Work to complete: Word for word, copy the data that follows and skip its pictures.

Segment Open

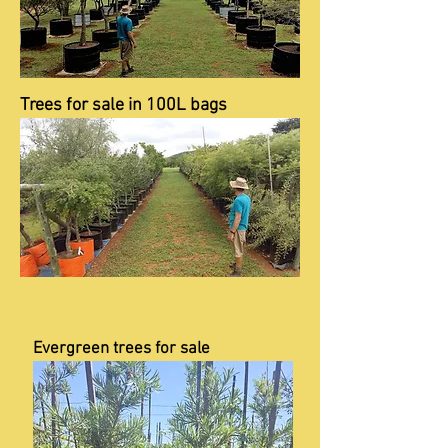
Trees for sale in 100L bags
Evergreen trees for sale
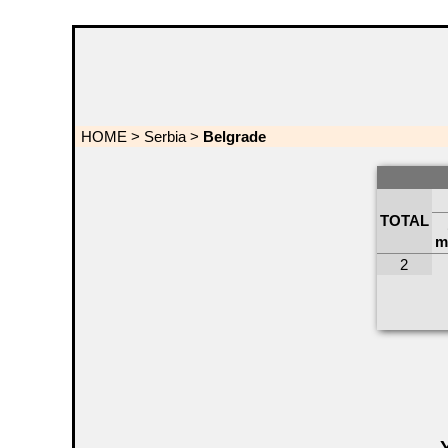
HOME
>
Serbia
>
Belgrade
TOTAL
m
2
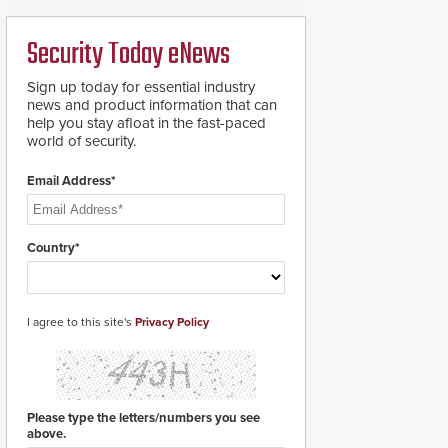
ready smart service
framework.
Security Today eNews
Sign up today for essential industry
news and product information that can
help you stay afloat in the fast-paced
world of security.
Email Address*
Country*
I agree to this site's
Privacy Policy
Please type the letters/numbers you see
above.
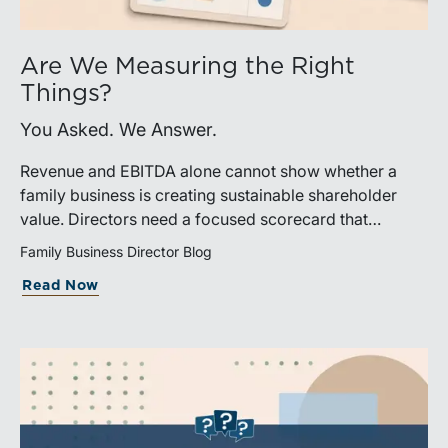
Are We Measuring the Right
Things?
You Asked. We Answer.
Revenue and EBITDA alone cannot show whether a
family business is creating sustainable shareholder
value. Directors need a focused scorecard that
connects operating performance with cash generation,
Family Business Director Blog
capital efficiency, risk, and relevant peer benchmarks.
Read Now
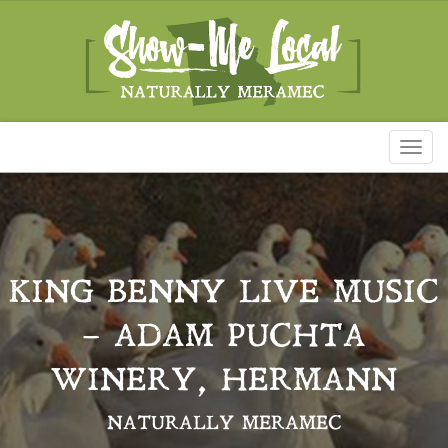
Toggl
naviga
KING BENNY LIVE MUSIC
– ADAM PUCHTA
WINERY, HERMANN
NATURALLY MERAMEC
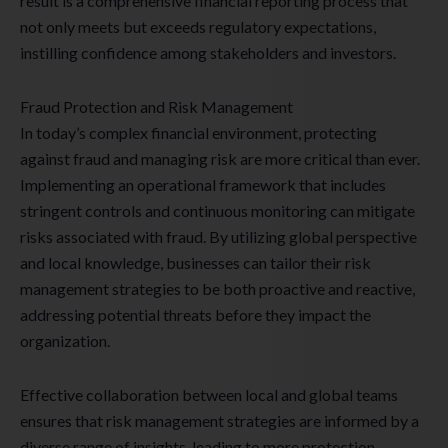
result is a comprehensive financial reporting process that
not only meets but exceeds regulatory expectations,
instilling confidence among stakeholders and investors.
Fraud Protection and Risk Management
In today’s complex financial environment, protecting
against fraud and managing risk are more critical than ever.
Implementing an operational framework that includes
stringent controls and continuous monitoring can mitigate
risks associated with fraud. By utilizing global perspective
and local knowledge, businesses can tailor their risk
management strategies to be both proactive and reactive,
addressing potential threats before they impact the
organization.
Effective collaboration between local and global teams
ensures that risk management strategies are informed by a
diverse range of insights, leading to more protection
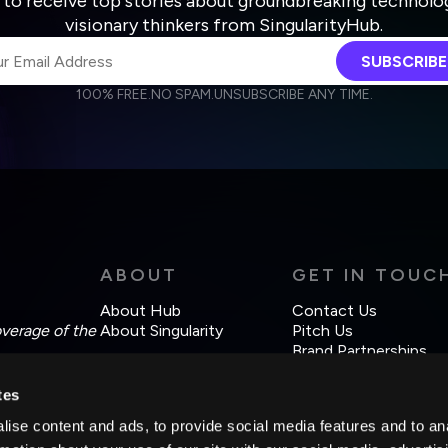
 to receive top stories about groundbreaking technolo
visionary thinkers from SingularityHub.
SUBSCRIBE
100% FREE.
NO SPAM.
UNSUBSCRIBE ANY TIME.
agree to receive other communications from Singularity.
agree to allow Singularity to store and process my personal data
Weekly Newsletter
Daily Newsletter
cordance with the company's
Terms of Use
and
Privacy Policy
.
ABOUT
GET IN TOUC
About Hub
Contact Us
overage of the
About Singularity
Pitch Us
Brand Partnerships
tes
ise content and ads, to provide social media features and to an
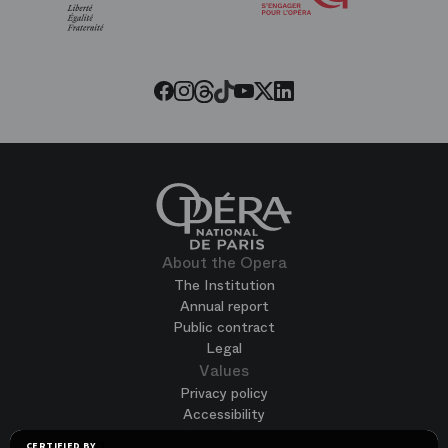
of
the
Paris
Opera
Threads
Tiktok
Facebook
Instagram
Youtube
LinkedIn
Twitter
About the Opera
The Institution
Annual report
Public contract
Legal
Values
Privacy policy
Accessibility
Terms of use
CERTIFIED BY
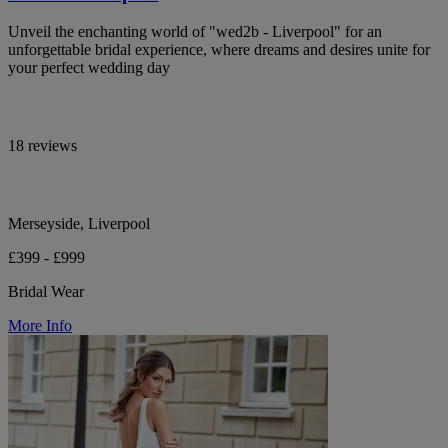
Unveil the enchanting world of "wed2b - Liverpool" for an
unforgettable bridal experience, where dreams and desires unite for
your perfect wedding day
18 reviews
Merseyside, Liverpool
£399 - £999
Bridal Wear
More Info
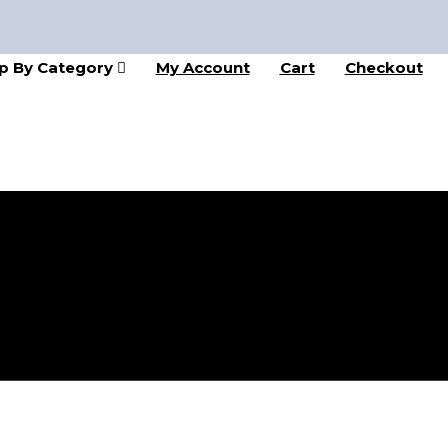
p By Category
My Account
Cart
Checkout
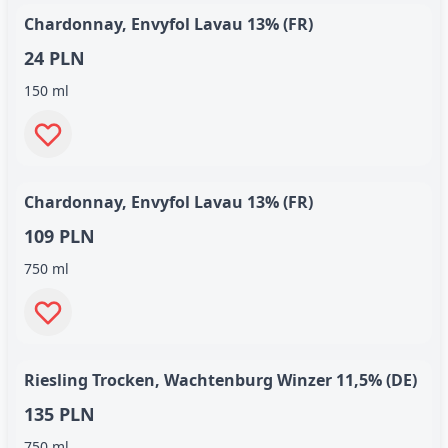
Chardonnay, Envyfol Lavau 13% (FR)
24 PLN
150 ml
Chardonnay, Envyfol Lavau 13% (FR)
109 PLN
750 ml
Riesling Trocken, Wachtenburg Winzer 11,5% (DE)
135 PLN
750 ml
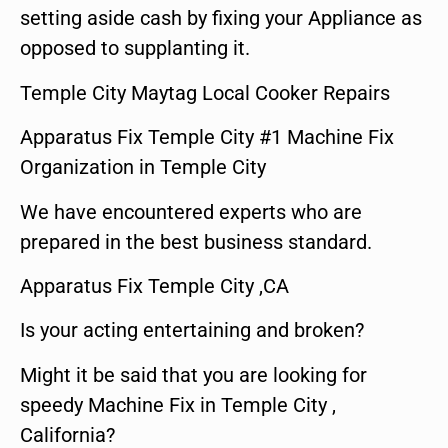
setting aside cash by fixing your Appliance as
opposed to supplanting it.
Temple City Maytag Local Cooker Repairs
Apparatus Fix Temple City #1 Machine Fix
Organization in Temple City
We have encountered experts who are
prepared in the best business standard.
Apparatus Fix Temple City ,CA
Is your acting entertaining and broken?
Might it be said that you are looking for
speedy Machine Fix in Temple City ,
California?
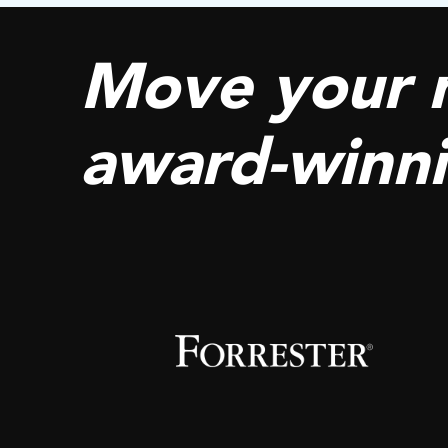
Move your 
award-winn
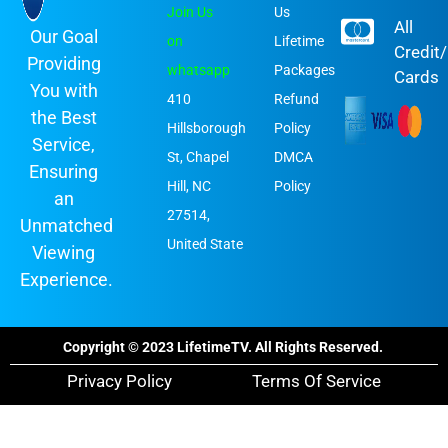
Join Us
Us
All
Our Goal
on
Lifetime
Credit
Providing
whatsapp
Packages
Cards
You with
410
Refund
the Best
Hillsborough
Policy
Service,
St, Chapel
DMCA
Ensuring
Hill, NC
Policy
an
27514,
Unmatched
United State
Viewing
Experience.
Copyright © 2023 LifetimeTV. All Rights Reserved.
Privacy Policy
Terms Of Service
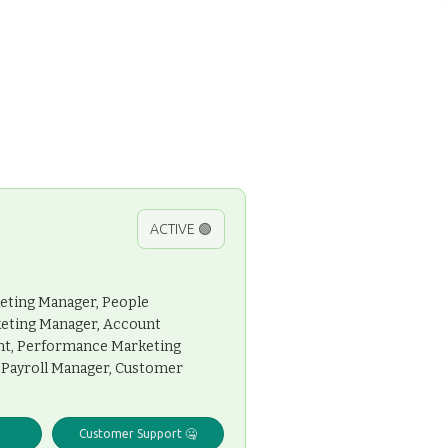
ACTIVE 🟢
keting Manager, People
keting Manager, Account
ant, Performance Marketing
t, Payroll Manager, Customer
Customer Support 🤐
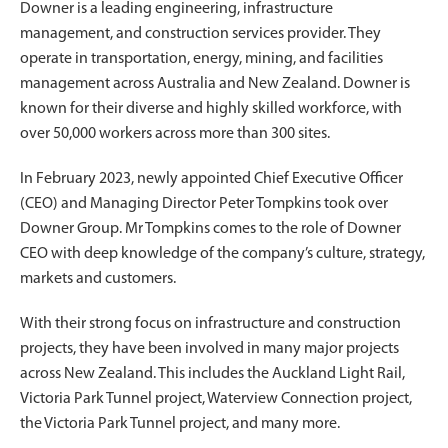
Downer is a leading engineering, infrastructure
management, and construction services provider. They
operate in transportation, energy, mining, and facilities
management across Australia and New Zealand. Downer is
known for their diverse and highly skilled workforce, with
over 50,000 workers across more than 300 sites.
In February 2023, newly appointed Chief Executive Officer
(CEO) and Managing Director Peter Tompkins took over
Downer Group. Mr Tompkins comes to the role of Downer
CEO with deep knowledge of the company’s culture, strategy,
markets and customers.
With their strong focus on infrastructure and construction
projects, they have been involved in many major projects
across New Zealand. This includes the Auckland Light Rail,
Victoria Park Tunnel project, Waterview Connection project,
the Victoria Park Tunnel project, and many more.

Segment Closed

Written solution:
Trees for sale in 100L bags
Evergreen trees for sale
HOME
>
Serbia
>
Belgrade
TOTAL
m
2
ready smart service
framework.
Security Today eNews
Sign up today for essential industry
news and product information that can
help you stay afloat in the fast-paced
world of security.
Email Address*
Country*
I agree to this site's
Privacy Policy
Please type the letters/numbers you see
above.
Are We Measuring the Right
Things?
You Asked. We Answer.
Revenue and EBITDA alone cannot show whether a
family business is creating sustainable shareholder
value. Directors need a focused scorecard that
connects operating performance with cash generation,
Family Business Director Blog
capital efficiency, risk, and relevant peer benchmarks.
Read Now
Toggl
naviga
KING BENNY LIVE MUSIC
– ADAM PUCHTA
WINERY, HERMANN
NATURALLY MERAMEC
result is a comprehensive financial reporting process that
not only meets but exceeds regulatory expectations,
instilling confidence among stakeholders and investors.
Fraud Protection and Risk Management
In today’s complex financial environment, protecting
against fraud and managing risk are more critical than ever.
Implementing an operational framework that includes
stringent controls and continuous monitoring can mitigate
risks associated with fraud. By utilizing global perspective
and local knowledge, businesses can tailor their risk
management strategies to be both proactive and reactive,
addressing potential threats before they impact the
organization.
Effective collaboration between local and global teams
ensures that risk management strategies are informed by a
diverse range of insights, leading to more protection
 to receive top stories about groundbreaking technolo
visionary thinkers from SingularityHub.
SUBSCRIBE
100% FREE.
NO SPAM.
UNSUBSCRIBE ANY TIME.
agree to receive other communications from Singularity.
agree to allow Singularity to store and process my personal data
Weekly Newsletter
Daily Newsletter
cordance with the company's
Terms of Use
and
Privacy Policy
.
ABOUT
GET IN TOUC
About Hub
Contact Us
overage of the
About Singularity
Pitch Us
Brand Partnerships
tes
ise content and ads, to provide social media features and to an
of
the
Paris
Opera
Threads
Tiktok
Facebook
Instagram
Youtube
LinkedIn
Twitter
About the Opera
The Institution
Annual report
Public contract
Legal
Values
Privacy policy
Accessibility
Terms of use
CERTIFIED BY
Unveil the enchanting world of "wed2b - Liverpool" for an
unforgettable bridal experience, where dreams and desires unite for
your perfect wedding day
18 reviews
Merseyside, Liverpool
£399 - £999
Bridal Wear
More Info
p By Category
My Account
Cart
Checkout
Chardonnay, Envyfol Lavau 13% (FR)
24 PLN
150 ml
Chardonnay, Envyfol Lavau 13% (FR)
109 PLN
750 ml
Riesling Trocken, Wachtenburg Winzer 11,5% (DE)
135 PLN
750 ml
setting aside cash by fixing your Appliance as
opposed to supplanting it.
Temple City Maytag Local Cooker Repairs
Apparatus Fix Temple City #1 Machine Fix
Organization in Temple City
We have encountered experts who are
prepared in the best business standard.
Apparatus Fix Temple City ,CA
Is your acting entertaining and broken?
Might it be said that you are looking for
speedy Machine Fix in Temple City ,
California?
Move your 
award-winn
Join Us
Us
All
Our Goal
on
Lifetime
Credit
Providing
whatsapp
Packages
Cards
You with
410
Refund
the Best
Hillsborough
Policy
Service,
St, Chapel
DMCA
Ensuring
Hill, NC
Policy
an
27514,
Unmatched
United State
Viewing
Experience.
Copyright © 2023 LifetimeTV. All Rights Reserved.
Privacy Policy
Terms Of Service
ACTIVE 🟢
keting Manager, People
keting Manager, Account
ant, Performance Marketing
t, Payroll Manager, Customer
Customer Support 🤐
Downer is a leading engineering, infrastructure
management, and construction services provider. They
operate in transportation, energy, mining, and facilities
management across Australia and New Zealand. Downer is
known for their diverse and highly skilled workforce, with
over 50,000 workers across more than 300 sites.
In February 2023, newly appointed Chief Executive Officer
(CEO) and Managing Director Peter Tompkins took over
Downer Group. Mr Tompkins comes to the role of Downer
CEO with deep knowledge of the company’s culture, strategy,
markets and customers.
With their strong focus on infrastructure and construction
projects, they have been involved in many major projects
across New Zealand. This includes the Auckland Light Rail,
Victoria Park Tunnel project, Waterview Connection project,
the Victoria Park Tunnel project, and many more.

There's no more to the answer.